ようやく、目的地へと、辿り着いたみたいですね。
梓さんが人差し指にて指紋認証を行い、認証システムをアクティベートに。
それで使用可能となったため、淳少年がカードをカードリーダーへ翳す。
その後で静脈認証を。
一度行っているため、スムーズに行えている。
ドアの鍵が解除され、ドアが左右にスライド。
すると警備の方が。
「では、私はコレで」
そう告げ、軽く敬礼した後で踵を返す。
カツカツち靴の音を響かせながら、警備員が去って行った。
「あれ?
帰って行きましたけど?」
不思議そうに尋ねると。
「彼には、ココから先へ進む権限は与えられていなあの。
この先には、別の警備員が配置されてるわね。
それより、中で待っていて貰えるかな?」
あまり長時間入らないと、ドアが閉まってしまう。
その前に、淳少年を中へと。
直ぐに梓さんも、ドアを解除して前室へ。
淳少年と合流し、指認証にて認証システムをアクティベートへ。
次は網膜認証だ。
カードをカードリーダーへ翳した後、網膜認証を行い、ロック解除を。
淳少年を先へ行かし、梓さんが認証を経て続く。
扉を潜った先は受付だった。
まぁ、人は居ないが。
本来は職員が施設入り口まで迎えに行く事はない。
警備員にココまでエスコートされ、自分で前室を通った後に、この受付にて相手へ連絡を。
それにより迎えが来て、先へ進める形である。
この度は梓さんが同行しているため、スムーズに移動が。
まぁ、その為に同行しているのだが。
「コチラへ」
そう告げて、部屋の先へと。
当然の様に、カードでロック解除しないて進めない。
まぁ、先程までと違い、一人が解除しての共連れは可能みたいだが。
それで進んだ先には机の上へ様々な籠手が。
番号が振られた札が、机に貼られている。
そんな机の前に向かうと、梓さんが。
「この籠手は、プロテクトスーツの一部となります。
手前から旧式の籠手なのですが、新型になる程に、魔素適合率が高くないと、装着しても動かせなくなります。

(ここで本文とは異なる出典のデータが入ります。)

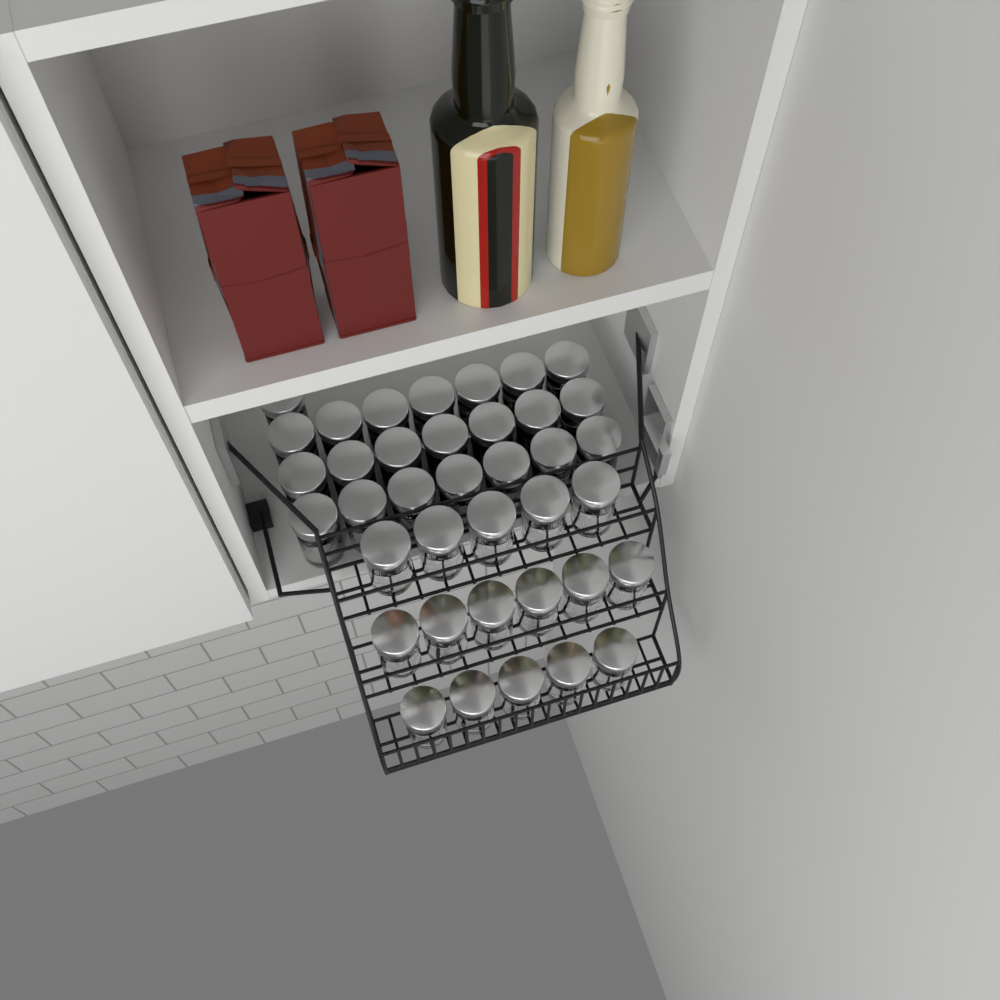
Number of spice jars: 38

現在の技術では、このプロテクトスーツを動かせる範囲でしか、魔素適合率を視覚的に判別する術がないのです。
ですが、部分的とは言え、プロテクトスーツを安易に外部へ持ち出すコトは禁じられております。
ゆえに、ご足労いただいた訳ですね。
では、手前の籠手から着けてみて下さい」
そう促され、籠手を着ける。
(えらいアナログだなぁ)っと、思いつつ。
最初の籠手を嵌めるが、違和感はない。
指も違和感なく動かせた。
そんな感じで、次々に。
最初は単に見守っていた梓さんだが、淳が全ての籠手を嵌めれたコトで顔色が変わる。
まぁ、誰も扱えてないタイプを難なく扱っていたのだから、当然であろう。